Cache Coherent NUMA (ccNUMA)
Nearly all CPU architectures use a small amount of very fast non-shared memory known as cache to exploit locality of reference in memory accesses. With NUMA, maintaining cache coherence across shared memory has a significant overhead.
Although simpler to design and build, non-cache-coherent NUMA systems become prohibitively complex to program in the standard von Neumann architecture programming model. As a result, all NUMA computers sold to the market use special-purpose hardware to maintain cache coherence, and thus class as "cache-coherent NUMA", or ccNUMA.
Typically, this takes place by using inter-processor communication between cache controllers to keep a consistent memory image when more than one cache stores the same memory location. For this reason, ccNUMA may perform poorly when multiple processors attempt to access the same memory area in rapid succession. Operating-system support for NUMA attempts to reduce the frequency of this kind of access by allocating processors and memory in NUMA-friendly ways and by avoiding scheduling and locking algorithms that make NUMA-unfriendly accesses necessary. Alternatively, cache coherency protocols such as the MESIF protocol attempt to reduce the communication required to maintain cache coherency. Scalable Coherent Interface (SCI) is an IEEE standard defining a directory based cache coherency protocol to avoid scalability limitations found in earlier multiprocessor systems.

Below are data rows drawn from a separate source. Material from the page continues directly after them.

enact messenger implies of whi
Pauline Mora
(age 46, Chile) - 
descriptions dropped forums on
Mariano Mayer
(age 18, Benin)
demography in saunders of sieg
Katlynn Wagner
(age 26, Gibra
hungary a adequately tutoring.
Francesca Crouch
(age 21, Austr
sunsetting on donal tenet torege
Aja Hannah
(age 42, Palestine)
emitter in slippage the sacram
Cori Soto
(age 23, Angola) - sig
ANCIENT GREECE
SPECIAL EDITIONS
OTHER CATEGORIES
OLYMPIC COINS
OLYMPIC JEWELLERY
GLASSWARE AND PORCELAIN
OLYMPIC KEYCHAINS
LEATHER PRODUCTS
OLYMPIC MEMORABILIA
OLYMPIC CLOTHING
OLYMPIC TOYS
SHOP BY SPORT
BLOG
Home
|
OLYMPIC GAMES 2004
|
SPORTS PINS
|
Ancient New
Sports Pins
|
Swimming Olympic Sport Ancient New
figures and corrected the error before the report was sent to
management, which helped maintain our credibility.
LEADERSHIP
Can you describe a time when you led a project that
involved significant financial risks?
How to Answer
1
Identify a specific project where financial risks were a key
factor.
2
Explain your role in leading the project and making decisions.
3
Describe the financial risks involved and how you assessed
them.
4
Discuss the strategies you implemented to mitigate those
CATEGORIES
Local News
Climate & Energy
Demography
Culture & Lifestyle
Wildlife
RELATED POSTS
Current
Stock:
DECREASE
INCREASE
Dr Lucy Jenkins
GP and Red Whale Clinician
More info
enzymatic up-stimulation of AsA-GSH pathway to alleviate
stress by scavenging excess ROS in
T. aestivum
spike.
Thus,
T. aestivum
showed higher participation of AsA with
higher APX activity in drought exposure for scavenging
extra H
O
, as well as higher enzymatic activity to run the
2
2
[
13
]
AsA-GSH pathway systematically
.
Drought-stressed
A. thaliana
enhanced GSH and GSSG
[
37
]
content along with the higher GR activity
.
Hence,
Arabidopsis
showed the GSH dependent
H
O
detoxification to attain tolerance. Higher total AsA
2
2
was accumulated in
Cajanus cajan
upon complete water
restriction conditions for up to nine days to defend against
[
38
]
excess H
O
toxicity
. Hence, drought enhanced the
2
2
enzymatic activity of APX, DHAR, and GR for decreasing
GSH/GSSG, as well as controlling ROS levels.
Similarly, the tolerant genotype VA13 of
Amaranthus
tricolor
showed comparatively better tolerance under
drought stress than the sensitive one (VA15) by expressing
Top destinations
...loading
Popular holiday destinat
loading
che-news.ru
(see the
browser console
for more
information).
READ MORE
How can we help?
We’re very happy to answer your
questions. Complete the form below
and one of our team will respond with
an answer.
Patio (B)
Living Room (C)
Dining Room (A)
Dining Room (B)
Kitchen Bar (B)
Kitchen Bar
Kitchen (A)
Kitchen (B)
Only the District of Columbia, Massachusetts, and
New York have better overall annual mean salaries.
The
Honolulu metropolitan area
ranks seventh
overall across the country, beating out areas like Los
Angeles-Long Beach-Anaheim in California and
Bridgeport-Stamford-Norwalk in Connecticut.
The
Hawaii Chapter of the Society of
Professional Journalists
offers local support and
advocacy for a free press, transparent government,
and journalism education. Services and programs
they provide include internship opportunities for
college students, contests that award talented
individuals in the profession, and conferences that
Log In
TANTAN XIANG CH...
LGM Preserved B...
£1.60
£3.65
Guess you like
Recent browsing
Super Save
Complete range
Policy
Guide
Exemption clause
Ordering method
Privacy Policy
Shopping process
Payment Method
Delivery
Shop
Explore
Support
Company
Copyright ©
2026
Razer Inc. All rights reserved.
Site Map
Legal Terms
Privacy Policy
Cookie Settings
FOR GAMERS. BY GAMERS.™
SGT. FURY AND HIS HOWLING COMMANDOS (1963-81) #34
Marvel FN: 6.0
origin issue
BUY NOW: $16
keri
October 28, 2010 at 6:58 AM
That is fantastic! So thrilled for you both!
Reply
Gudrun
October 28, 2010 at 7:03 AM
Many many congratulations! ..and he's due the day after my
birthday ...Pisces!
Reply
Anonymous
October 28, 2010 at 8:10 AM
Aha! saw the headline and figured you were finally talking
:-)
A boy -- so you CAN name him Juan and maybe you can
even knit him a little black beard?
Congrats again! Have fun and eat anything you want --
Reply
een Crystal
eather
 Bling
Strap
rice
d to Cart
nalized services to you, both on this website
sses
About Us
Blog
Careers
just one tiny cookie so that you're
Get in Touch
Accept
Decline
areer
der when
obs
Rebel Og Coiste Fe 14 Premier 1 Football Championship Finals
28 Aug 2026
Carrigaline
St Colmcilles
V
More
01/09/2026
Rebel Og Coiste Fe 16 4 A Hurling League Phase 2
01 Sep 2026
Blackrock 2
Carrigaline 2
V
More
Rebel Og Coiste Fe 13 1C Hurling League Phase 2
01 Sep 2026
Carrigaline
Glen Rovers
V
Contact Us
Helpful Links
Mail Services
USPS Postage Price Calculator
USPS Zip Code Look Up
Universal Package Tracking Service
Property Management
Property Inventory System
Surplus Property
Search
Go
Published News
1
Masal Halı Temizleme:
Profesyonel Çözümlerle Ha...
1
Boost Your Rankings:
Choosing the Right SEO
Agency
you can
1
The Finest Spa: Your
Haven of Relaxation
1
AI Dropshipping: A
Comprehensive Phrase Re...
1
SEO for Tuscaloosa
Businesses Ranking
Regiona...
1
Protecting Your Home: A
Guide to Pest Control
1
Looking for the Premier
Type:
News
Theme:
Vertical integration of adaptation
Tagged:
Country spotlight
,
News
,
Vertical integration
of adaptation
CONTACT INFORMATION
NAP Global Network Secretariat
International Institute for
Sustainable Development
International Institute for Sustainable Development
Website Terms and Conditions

SCI is used as basis for the Numascale NumaConnect technology.
Current ccNUMA systems are multiprocessor systems based on the AMD Opteron, which can be implemented without external logic, and Intel Itanium, which requires the chipset to support NUMA. Examples of ccNUMA enabled chipsets are the SGI Shub (Super hub), the Intel E8870, the HP sx2000 (used in the Integrity and Superdome servers), and those found in recent NEC Itanium-based systems. Earlier ccNUMA systems such as those from Silicon Graphics were based on MIPS processors and the DEC Alpha 21364 (EV7) processor.
Intel announced NUMA introduction to its x86 and Itanium servers in late 2007 with Nehalem and Tukwila CPUs. Both CPU families share a common chipset; the interconnection is called Intel Quick Path Interconnect (QPI).